Crônica de Fernando Canto
Apenas para complementar o meu artigo anterior, denominado “A Presença Açoriana em Macapá”, é que deixo a julgamento dos leitores a necessidade de incluir na programação dos 250 anos de fundação de Macapá a participação das autoridades madeirenses e açorianas nas comemorações de 04 de fevereiro de 2008. É uma opinião que acalento há alguns anos e vejo como positivo e saudável, a exemplo do que o Governo amapaense fez ao inaugurar o monumento em Mazagão Velho depois das descobertas de ossadas humanas, quando das prospecções arqueológicas nas ruínas da velha igreja local.
Pelo lado diplomático acho procedente a inclusão dos descendentes dos povoadores ultramarinhos nesse processo, pois assim pela primeira vez teremos oportunidade de manter uma relação diplomática e mais estreita com esses lusitanos insulares.

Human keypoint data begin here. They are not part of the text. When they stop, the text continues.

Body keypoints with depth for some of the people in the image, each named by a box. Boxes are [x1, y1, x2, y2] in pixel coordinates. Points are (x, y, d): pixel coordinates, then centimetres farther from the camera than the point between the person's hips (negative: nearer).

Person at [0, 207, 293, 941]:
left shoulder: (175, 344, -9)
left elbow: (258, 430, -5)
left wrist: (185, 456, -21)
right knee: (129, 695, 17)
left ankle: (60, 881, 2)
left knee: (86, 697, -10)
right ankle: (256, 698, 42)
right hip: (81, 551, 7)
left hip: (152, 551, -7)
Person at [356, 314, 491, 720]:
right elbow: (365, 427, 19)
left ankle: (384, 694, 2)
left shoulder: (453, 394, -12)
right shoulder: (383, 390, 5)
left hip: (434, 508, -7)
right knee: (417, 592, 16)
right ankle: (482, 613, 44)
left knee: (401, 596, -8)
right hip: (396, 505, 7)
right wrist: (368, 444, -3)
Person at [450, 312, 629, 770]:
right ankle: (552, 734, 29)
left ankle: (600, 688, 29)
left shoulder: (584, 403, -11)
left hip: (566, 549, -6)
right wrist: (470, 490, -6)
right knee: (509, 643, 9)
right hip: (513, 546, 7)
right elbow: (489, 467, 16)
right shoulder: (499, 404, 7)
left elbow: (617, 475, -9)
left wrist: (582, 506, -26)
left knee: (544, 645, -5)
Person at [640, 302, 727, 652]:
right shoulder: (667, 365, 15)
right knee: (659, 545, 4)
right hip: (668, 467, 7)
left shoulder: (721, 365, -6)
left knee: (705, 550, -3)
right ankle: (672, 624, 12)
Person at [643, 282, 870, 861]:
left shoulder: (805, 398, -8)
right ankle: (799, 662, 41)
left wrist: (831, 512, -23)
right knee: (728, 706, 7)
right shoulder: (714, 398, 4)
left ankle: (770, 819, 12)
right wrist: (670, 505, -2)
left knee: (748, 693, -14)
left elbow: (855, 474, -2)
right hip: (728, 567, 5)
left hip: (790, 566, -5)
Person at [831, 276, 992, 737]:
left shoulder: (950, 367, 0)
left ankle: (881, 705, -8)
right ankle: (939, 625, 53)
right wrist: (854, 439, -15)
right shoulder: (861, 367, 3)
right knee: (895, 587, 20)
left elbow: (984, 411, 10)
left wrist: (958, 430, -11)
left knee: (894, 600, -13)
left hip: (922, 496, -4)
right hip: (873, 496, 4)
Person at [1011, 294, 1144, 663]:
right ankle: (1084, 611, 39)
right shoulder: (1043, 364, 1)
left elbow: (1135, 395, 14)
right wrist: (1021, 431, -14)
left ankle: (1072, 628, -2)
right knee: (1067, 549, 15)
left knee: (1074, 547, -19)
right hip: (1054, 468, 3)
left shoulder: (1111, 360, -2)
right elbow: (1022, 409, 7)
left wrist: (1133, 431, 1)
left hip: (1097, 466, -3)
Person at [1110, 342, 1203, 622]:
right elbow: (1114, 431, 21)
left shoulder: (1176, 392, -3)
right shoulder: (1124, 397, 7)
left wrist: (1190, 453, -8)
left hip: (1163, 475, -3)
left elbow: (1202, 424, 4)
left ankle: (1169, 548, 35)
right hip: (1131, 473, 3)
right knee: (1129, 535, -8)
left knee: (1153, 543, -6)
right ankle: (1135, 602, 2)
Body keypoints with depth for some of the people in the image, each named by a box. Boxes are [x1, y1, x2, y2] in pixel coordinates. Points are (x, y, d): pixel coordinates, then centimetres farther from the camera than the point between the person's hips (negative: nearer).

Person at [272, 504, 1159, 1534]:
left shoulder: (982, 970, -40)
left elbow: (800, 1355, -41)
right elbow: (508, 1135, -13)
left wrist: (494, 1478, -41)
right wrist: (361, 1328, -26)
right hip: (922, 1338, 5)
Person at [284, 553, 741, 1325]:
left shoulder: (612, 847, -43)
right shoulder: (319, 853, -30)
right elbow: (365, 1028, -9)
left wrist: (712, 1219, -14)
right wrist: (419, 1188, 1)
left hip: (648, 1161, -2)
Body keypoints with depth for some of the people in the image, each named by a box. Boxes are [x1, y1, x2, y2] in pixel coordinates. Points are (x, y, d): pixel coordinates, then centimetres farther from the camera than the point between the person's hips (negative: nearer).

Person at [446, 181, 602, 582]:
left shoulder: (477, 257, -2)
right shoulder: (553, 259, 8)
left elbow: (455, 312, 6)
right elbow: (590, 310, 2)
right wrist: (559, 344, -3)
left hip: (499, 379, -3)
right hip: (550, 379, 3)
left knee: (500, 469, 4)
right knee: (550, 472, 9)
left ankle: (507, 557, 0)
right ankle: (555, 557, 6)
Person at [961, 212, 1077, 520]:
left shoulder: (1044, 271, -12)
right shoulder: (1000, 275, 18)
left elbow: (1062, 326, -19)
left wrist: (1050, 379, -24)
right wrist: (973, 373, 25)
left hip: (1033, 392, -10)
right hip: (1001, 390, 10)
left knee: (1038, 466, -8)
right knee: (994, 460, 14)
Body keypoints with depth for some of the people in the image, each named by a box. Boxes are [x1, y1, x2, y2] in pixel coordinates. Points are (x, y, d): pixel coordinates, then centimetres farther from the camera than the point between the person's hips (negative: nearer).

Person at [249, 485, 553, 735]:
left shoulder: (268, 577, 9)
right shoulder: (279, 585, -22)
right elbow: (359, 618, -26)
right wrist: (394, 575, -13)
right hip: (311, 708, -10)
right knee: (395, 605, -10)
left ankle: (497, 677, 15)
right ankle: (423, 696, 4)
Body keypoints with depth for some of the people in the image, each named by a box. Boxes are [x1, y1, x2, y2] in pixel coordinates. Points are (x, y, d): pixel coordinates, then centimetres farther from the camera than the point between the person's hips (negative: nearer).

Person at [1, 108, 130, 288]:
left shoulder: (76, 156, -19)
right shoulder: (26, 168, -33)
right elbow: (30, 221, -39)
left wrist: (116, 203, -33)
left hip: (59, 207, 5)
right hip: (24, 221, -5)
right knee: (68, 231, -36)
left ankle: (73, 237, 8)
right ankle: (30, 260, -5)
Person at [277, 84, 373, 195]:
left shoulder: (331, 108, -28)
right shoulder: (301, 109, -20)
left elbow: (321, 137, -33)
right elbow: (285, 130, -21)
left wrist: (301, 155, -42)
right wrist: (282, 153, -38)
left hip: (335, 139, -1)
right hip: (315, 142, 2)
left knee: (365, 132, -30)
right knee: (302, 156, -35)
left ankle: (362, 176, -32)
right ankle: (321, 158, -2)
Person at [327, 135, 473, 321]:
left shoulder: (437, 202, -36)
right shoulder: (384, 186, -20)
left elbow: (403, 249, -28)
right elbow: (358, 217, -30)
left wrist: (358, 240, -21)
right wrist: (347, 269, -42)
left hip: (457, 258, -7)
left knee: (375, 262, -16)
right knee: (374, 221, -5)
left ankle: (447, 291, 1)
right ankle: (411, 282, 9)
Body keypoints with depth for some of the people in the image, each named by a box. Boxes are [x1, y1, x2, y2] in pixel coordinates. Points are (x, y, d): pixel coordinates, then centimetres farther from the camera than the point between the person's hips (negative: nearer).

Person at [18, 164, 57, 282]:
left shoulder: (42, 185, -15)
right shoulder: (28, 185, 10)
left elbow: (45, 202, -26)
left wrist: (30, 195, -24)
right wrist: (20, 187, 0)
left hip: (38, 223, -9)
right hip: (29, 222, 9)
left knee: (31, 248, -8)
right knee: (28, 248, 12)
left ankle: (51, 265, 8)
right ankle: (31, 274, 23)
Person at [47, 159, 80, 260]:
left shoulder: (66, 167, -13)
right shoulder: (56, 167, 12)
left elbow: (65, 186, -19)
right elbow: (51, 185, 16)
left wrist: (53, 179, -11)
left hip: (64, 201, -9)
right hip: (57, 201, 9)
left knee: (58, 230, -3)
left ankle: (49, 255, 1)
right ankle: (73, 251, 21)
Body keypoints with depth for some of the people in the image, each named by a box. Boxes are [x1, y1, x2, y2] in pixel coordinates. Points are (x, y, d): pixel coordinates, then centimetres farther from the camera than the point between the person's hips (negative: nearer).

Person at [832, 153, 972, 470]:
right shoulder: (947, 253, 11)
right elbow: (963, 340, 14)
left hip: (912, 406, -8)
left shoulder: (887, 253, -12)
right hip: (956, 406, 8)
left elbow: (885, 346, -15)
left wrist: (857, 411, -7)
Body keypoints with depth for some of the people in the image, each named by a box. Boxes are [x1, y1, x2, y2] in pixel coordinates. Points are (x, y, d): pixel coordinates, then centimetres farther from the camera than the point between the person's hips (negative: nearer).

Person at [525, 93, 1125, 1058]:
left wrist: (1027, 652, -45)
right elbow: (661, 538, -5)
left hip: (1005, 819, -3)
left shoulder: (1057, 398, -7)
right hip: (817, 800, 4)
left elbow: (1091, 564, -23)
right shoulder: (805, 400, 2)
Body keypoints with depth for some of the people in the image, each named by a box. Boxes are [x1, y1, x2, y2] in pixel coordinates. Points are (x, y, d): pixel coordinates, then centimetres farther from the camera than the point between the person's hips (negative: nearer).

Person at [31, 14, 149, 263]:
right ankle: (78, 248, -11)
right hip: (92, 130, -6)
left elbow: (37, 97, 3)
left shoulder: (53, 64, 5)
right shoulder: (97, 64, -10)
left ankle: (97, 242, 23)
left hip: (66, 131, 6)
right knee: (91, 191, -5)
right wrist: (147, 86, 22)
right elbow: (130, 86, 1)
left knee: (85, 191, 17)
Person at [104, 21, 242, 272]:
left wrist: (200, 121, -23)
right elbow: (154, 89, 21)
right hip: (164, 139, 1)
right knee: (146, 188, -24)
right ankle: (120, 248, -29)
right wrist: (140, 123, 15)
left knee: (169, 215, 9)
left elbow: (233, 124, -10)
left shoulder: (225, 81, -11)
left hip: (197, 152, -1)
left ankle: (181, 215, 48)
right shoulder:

A sua participação, poderia, inclusive, ser ponto de partida para futuros projetos de cunho sócio-cultural, quem sabe através da Fundação Galouste-Gulbekian, do Centro de Estudos de História do Atlântico e de tantos outros órgãos afins existentes em Lisboa, Coimbra, Funchal, Machico, Faial, Graciosa, etc., e ainda no Brasil como em Santa Catarina, que também foi colonizada na mesma época por esses mesmos povos.
Desde que os bravos emigrantes aqui aportaram em 1752 ficou o Amapá para sempre marcado pelos seus fazeres, notadamente no aspecto religioso, administrativo e cultural. Para o historiador José Manuel de Azevedo Silva, da Universidade de Coimbra, muitos desses ilhéus ficaram marcados como pessoas bem sucedidas ao explorarem as sesmarias que lhes foram concedidas e que em pouco tempo puderam provar que pelo trabalho da terra foi-lhes permitido ganhar fortuna e status. “Alguns deles passaram a integrar o rol dos homens-bons e a saírem nos pelouros de eleições dos oficiais das câmaras municipais. É o caso da família dos Picansos, naturais da ilha da Graciosa dos Açores. Concretamente, na eleição dos oficiais da câmara da vila de São José do Macapá para o triênio de 1762, 1763 e 1764, saíram eleitos nos pelouros Antonio José Picanso como juiz e André Correia Picanso como procurador. E um tal Sebastião Correia Picanso era então procurador das dependências dos moradores de Macapá e, com o intuito de impedir que fosse transferir para outra localidade, como pretendia o governador do Pará, alegou junto do rei os prejuízos que daí lhe adviriam, nomeadamente pelo facto de aí ter dois filhos a estudar: um deles, Manuel Correia Picanso, estudava gramática, latim e retórica; o outro, Tomás Nogueira Picanso, aprendia latim e gramática”.
A festa do Divino Espírito Santo, conforme aponto em A Água Benta e o Diabo, instituída pela rainha Santa Isabel de Aragão e El-Rei Dom Diniz, no século XI, “irradiou-se por todo o território português e instalou-se com raízes profanas no arquipélago de Açores”. Mas ela também é realizada nas freguesias de Porto Santo, Caniçal e Machico, localidades da ilha da Madeira. É muito semelhante aos rituais intrínsecos a festa do Divino realizada em Mazagão em agosto e no Marabaixo de Macapá. São recolhidas as ofertas e escolhidos os festeiros. Em alguns locais era costume se organizar romarias nas igrejas levando novas ofertas para a festa. Após a missa era organizada a “Mesa dos Pobres”, quando se reuniam os doze habitantes mais pobres da região e lhes era oferecida uma refeição. Essa prática foi extinta, pois era pouco recomendável a exposição da pobreza. Então foi substituída pela oferta de alimentos ou dinheiro a esses mesmos doze pobres. Há bandeiras, coroas e insígnias do Espírito Santo e a figura do imperador, uma tradição mantida por lá e perdida em Macapá. Em setembro é realizada a festa de Nossa Senhora da Piedade na freguesia do Caniçal, na Madeira. A imagem no alto de um morro é reverenciada pelos pescadores em procissões no mar, em barcos enfeitados com bandeiras que também lembram de alguma forma a bela procissão da meia lua ocorrente no Igarapé do Lago, Carvão e Mazagão Velho, em julho.
(*) Do livro “Adoradores do Sol – Textuário do Meio do Mundo, Scortecci, São Paulo, 2010.